Monday 9 May 2016

Rick Stein's Long Weekend

Zoo Station, where Rick Stein's long weekend began

Two programmes recently featured Berlin - Rick Stein's Long Weekend, and Travel Man's 48 Hours. Both featured quirky hotels, cold weather, art communes and a Trabant tour. The latter was the intended comedy element - there was much bleeping of profanities during these pre-watershed broadcasts. The cars, being made of Bakelite, are hardly robust and weren't easy to drive in their heyday, let alone after ageing the 25 years since the fall of the Wall and now having to manoeuvre through the 2016 Berlin traffic.
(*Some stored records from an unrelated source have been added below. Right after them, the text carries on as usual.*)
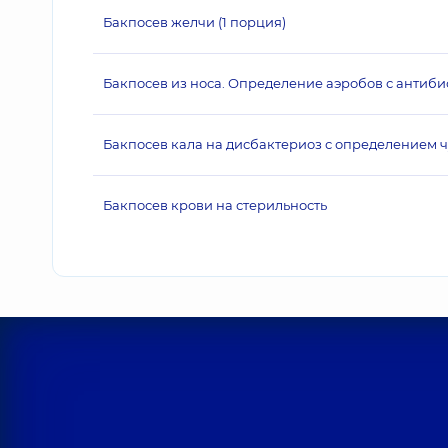
Бакпосев желчи (1 порция)
Бакпосев из носа. Определение аэробов с антиби
Бакпосев кала на дисбактериоз с определением 
Бакпосев крови на стерильность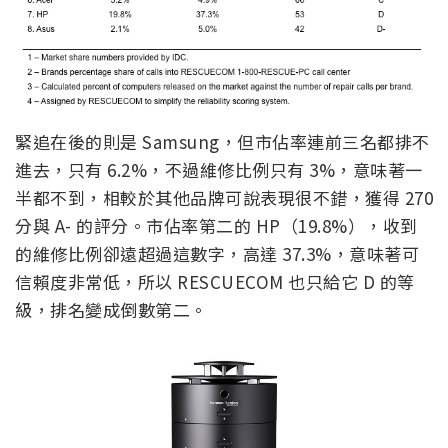
緊追在後的則是 Samsung，但市佔率連前三名都排不
進去，只有 6.2%，不過維修比例只有 3%，意味著一
半都不到，相較於其他品牌可說表現很不錯，獲得 270
分與 A- 的評分。市佔率第二的 HP（19.8%），收到
的維修比例卻遠超過這數字，高達 37.3%，意味著可
信賴度非常低，所以 RESCUECOM 也只給它 D 的等
級，排名變成倒數第二。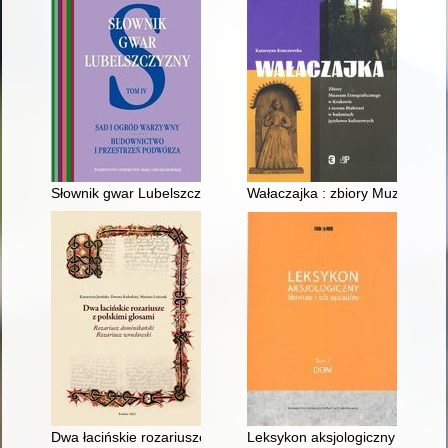
Słownik gwar Lubelszczyzny. T. 4,
Wałaczajka : zbiory Muzeum Et
Dwa łacińskie rozariusze z polskimi glosami : Rozariusz domin
Leksykon aksjologiczny Słowian i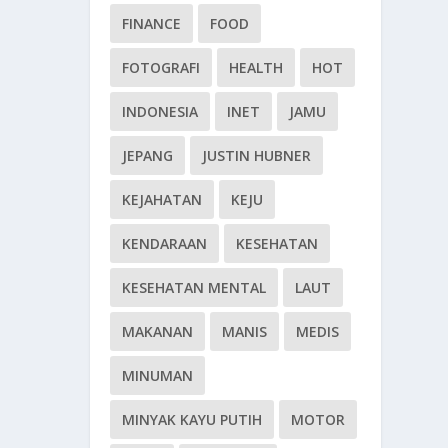
FINANCE
FOOD
FOTOGRAFI
HEALTH
HOT
INDONESIA
INET
JAMU
JEPANG
JUSTIN HUBNER
KEJAHATAN
KEJU
KENDARAAN
KESEHATAN
KESEHATAN MENTAL
LAUT
MAKANAN
MANIS
MEDIS
MINUMAN
MINYAK KAYU PUTIH
MOTOR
Both Rick Stein and Travel Man also featured the same restaurant - Billy Wagner's Nobelhart & Schmutzig, which is on Friedrichsstrasse just south of Checkpoint Charlie. It's the only time I've seen Richard Ayoade impressed by food. He normally has a nibble, sneers, and leaves. But this time he cleaned his plate and gave a thumbs up, speechless. So it must be good. Rick Stein was more effusely enthusiastic, as Billy Wagner did clever things with fennel seed, pork neck, leeks, kale puree, toasted pine needles and Rick's personal favourite - smoked eel. Billy Wagner is - well, if not a bit scary, then certainly intense. He cooks in front of you, hiding behind a Viking beard and a fierce stare. His food is locally sourced to the exclusion of anything else. Not even a lemon will grace his kitchen, because citrus fruits don't grow in Berlin.

Berlin is the home of Currywurst, which I didn't know, although I have eaten it there, from a snack kiosk in Park Sanssouci in Potsdam, because it's all I could afford. As you can tell, the two times I went to Berlin, I had limited gastronomic knowledge and not much money.

Beautiful Potsdam - and I ate Currywurst






Nonetheless, certain things I ate on those trips have stayed in my mind. Berlin is the city where I tried falafel for the first time. Falafel, now readily available in Waitrose, were entirely unknown to me in 1993. I have eaten them since in more authentic cities like Amman or Cairo, but it was Berlin where I had my first taste. I thought them a little strange, but didn't dislike them. Nowadays I love them and even make my own, they have become such a staple in my diet. I ate them last night, for example, as a return to cultured sanity in Leeds after taking my daughter to see Disney On Ice.

Amman


Unfortunately translated accompaniments to falafel in Jordan

I also remember eating a chicken and cashew nut salad in a small bistro just round the corner from Barbarossastrasse in Schoeneberg, the sort of place that had checked tablecloths, candles burning in Chianti bottles, and devoted regulars. It was the salad dressing that was such a revelation to me. Germans are well known for dousing their salads in vinegar, but this was a raspberry vinegar, not too sharp, not too sweet, just enough to make the dish amazing, and unforgettable. Sadly, the bistro seemed to have vanished when I returned to Berlin six years later, but as a friend had taken me there and my geography was hazy, it might have been I was just looking in the wrong place. I hope so.

Rick Stein showed how funky the Berlin food scene has become since I was last there, a ridiculous 17 years ago. And yet he was still very much able to find the traditional grub - the gigantic pork knuckles, cheese spaetzli, meatballs, sauerkraut, all washed down with litres of wonderful beer in bars full of oom-pah music and dirndl skirts. But in many establishments, the dishes have been made more delicate and refined, which has to be no bad thing. In fact someone just won Masterchef by doing just this - taking traditional British food and - in her words - elevating it to a new level.